Marc Newson was born in 1963 in Sydney. He was influenced by other cultures and places from an early age. He has worked in a variety of styles, focusing on furniture and design, but he has also done commissioned work for private clients. His style is characterised by smooth lines, lack of sharp edges and is often described by other designers as ‘ biopmorphic’.
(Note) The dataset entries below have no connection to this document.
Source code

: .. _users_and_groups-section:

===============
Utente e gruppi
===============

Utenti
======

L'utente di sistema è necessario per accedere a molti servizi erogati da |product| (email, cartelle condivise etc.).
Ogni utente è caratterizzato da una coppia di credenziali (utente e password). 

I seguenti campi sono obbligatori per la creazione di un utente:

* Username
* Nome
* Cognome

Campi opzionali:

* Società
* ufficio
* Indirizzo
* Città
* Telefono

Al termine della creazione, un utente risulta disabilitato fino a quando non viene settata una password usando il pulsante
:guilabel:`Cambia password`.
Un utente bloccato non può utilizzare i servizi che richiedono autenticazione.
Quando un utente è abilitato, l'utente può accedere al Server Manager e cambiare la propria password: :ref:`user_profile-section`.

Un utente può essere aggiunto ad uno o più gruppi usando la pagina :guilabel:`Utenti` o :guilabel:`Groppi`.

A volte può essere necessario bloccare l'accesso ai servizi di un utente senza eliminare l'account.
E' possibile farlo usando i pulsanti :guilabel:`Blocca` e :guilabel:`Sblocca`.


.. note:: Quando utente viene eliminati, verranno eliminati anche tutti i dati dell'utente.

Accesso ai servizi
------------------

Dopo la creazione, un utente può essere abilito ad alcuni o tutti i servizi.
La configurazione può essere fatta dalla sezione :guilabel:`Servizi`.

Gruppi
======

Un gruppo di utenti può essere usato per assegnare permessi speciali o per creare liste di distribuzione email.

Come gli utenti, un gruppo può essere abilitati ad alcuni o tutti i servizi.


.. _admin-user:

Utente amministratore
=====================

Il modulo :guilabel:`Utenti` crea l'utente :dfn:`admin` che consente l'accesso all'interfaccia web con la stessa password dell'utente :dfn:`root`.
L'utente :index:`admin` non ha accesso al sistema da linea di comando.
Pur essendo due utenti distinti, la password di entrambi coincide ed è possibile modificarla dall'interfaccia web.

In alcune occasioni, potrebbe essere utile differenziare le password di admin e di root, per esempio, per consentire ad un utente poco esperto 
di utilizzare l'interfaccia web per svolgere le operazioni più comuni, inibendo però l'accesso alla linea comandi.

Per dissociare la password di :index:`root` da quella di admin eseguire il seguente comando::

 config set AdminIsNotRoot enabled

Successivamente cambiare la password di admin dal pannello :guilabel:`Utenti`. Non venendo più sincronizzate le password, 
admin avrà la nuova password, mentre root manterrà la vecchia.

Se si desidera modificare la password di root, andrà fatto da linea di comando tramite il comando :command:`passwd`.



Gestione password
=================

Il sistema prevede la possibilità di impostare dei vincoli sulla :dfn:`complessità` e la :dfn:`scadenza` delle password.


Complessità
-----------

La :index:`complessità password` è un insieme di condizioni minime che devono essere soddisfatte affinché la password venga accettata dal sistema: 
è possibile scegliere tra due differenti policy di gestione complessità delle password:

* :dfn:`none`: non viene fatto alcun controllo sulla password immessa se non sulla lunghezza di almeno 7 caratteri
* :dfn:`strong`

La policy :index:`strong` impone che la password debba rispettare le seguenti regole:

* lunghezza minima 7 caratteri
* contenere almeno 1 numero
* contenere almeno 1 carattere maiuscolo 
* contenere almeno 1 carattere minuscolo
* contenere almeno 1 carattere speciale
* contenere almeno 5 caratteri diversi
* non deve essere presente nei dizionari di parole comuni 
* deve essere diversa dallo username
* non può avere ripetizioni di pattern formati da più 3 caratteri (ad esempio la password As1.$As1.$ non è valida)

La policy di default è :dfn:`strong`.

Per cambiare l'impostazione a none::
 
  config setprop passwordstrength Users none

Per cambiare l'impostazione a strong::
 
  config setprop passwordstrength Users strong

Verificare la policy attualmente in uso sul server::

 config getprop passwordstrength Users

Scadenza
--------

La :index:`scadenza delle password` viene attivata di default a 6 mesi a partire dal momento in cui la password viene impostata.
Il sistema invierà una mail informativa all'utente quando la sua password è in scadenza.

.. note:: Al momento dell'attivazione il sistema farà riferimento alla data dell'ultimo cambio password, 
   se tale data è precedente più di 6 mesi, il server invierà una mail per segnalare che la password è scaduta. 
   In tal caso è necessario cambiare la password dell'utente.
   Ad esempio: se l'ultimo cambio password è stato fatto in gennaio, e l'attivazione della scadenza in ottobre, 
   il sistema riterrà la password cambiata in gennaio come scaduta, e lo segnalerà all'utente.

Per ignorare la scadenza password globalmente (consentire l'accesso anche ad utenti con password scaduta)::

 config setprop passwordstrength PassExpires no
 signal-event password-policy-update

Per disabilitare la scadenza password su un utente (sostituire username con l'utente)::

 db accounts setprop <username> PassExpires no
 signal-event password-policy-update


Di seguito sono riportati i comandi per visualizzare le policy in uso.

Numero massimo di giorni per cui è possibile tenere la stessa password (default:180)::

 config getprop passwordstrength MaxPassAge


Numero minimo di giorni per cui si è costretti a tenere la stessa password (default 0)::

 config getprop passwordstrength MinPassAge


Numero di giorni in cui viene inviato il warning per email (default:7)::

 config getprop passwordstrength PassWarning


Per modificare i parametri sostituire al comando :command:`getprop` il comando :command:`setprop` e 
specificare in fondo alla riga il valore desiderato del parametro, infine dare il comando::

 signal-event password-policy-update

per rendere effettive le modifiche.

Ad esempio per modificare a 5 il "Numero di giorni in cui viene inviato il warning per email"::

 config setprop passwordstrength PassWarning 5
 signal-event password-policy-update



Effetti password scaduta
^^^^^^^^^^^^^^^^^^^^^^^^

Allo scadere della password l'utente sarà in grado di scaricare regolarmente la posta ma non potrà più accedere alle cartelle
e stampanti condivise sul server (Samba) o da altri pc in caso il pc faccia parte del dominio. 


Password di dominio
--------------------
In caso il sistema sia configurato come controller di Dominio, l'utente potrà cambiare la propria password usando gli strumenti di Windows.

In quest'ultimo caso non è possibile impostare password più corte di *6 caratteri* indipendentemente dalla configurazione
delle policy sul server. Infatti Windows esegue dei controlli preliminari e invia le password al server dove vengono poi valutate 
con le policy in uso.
After he won a grant for his first exhibition, he dedicated his attention to design and has since been working with prestigious brands. The work which granted him world wide acclaim and distinctions like The Royal Designer for Industry in the UK along with a CBE (Commander of the Order of the British Empire) was undoubtedly the Lockheed Lounge. Marc Newson has also dedicated time to developing his own business enterprises, including fine art watch company as well as managing client companies, such as Qantas Airways. His experience and undeniable talent have gained him a position in the Time magazine’s 100 most influential people in the world. His affluence is also proven by the fact that his work is held by major museums like the MoMA, the V&A, and the Centre Georges Pompidou.